This broad charter has been the foundation on which the Forest Service has extended research into virtually every phase of forest and range management, including utilization of forest products. It maintains 13 forest experiment stations located in every important forest region of the country. The work of three of these stations located in the West is devoted primarily to problems of range management and watershed protection. Thus the Service is the source of the bulk of the forest and related research information now available.

Confronted with the same problems, the Bureau of Land Management has need for similar research information. It has not as yet engaged extensively in research but has depended upon information flowing from the experiment stations of the Forest Service. This is as it should be but the rivalry for advancement and showing, characteristic of Government agencies, is an invitation that may well prove exceedingly and unnecessarily costly.
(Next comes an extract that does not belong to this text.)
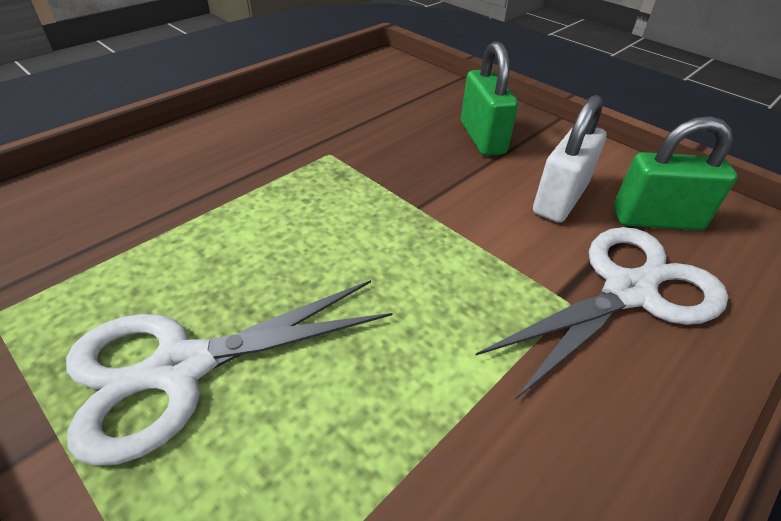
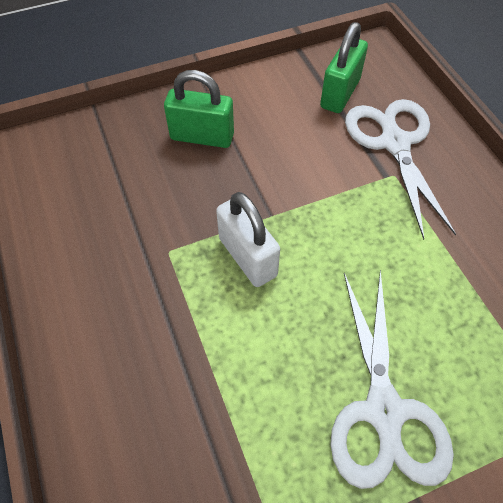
camera: 65 degrees left, 15 degrees up
white padlock [533,95,607,223] -> white padlock moved to [216,192,280,287]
F. It is a well-known fact that there has been long standing jurisdictional rivalry between the two departments. This rivalry naturally extends to the acquirement of appropriations for specific lines of work. It is natural that each department should stress aggressively the importance of its own activities without always weighing the over-all needs of the public land resources as a whole. This is confusing to Congress in putting first needs first and in providing adequate supporting appropriations. Thus an unbalanced state of operating funds as between the two agencies may result.
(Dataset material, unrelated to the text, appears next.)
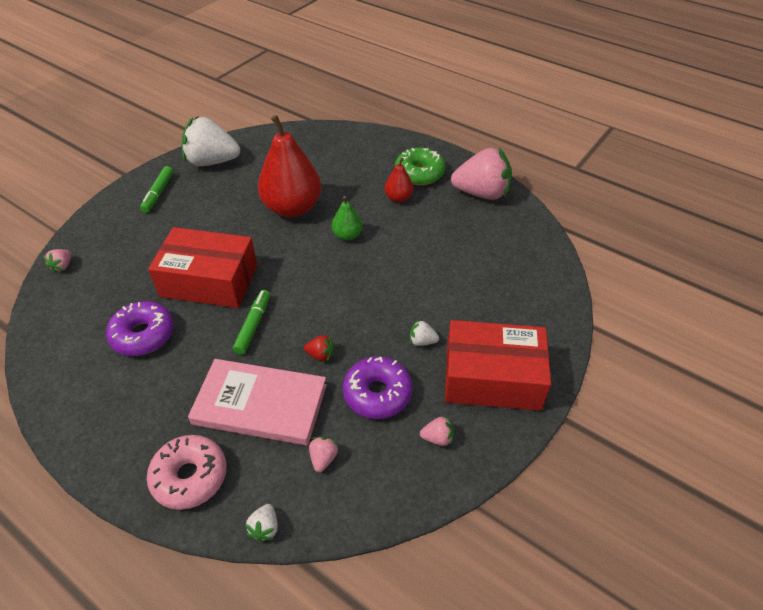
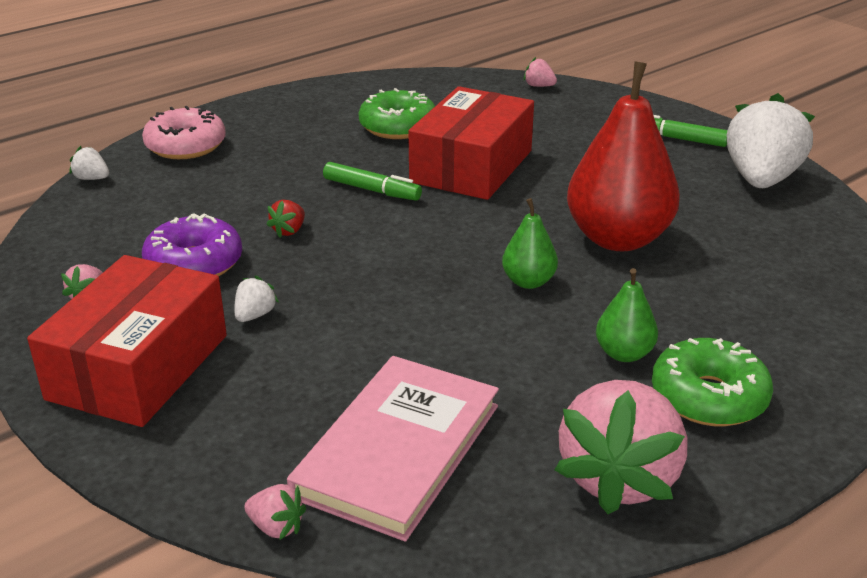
camera: 105 degrees right, 15 degrees down
purple donut [106,301,174,356] -> green donut [359,88,435,139]
pink book [188,359,327,446] -> pink book moved to [287,356,499,542]
pink strawberry [309,437,339,472] -> pink strawberry moved to [244,484,306,540]
red pear [385,158,414,203] -> green pear [596,268,658,362]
G. Groups seeking special privileges in the use of public lands and their resources are historically quick to seize opportunities to accomplish their ends. A striking example of how the present two-agency administration of public forest and range lands provides such opportunities is the recent and still current effort of western stockmen to obtain a reduction of grazing fees on the national forests. When upon passage of the Taylor Grazing Act the grazing districts of the unreserved public range were established, the Secretary of the Interior formulated and put into effect more liberal grazing regulations and much lower grazing fees than those prevailing on the national forests. Ever since, the stockmen have used these more liberal grazing fees and requirements in an effort to bring about a liberalization of grazing regulations and a reduction of grazing fees on the national forests.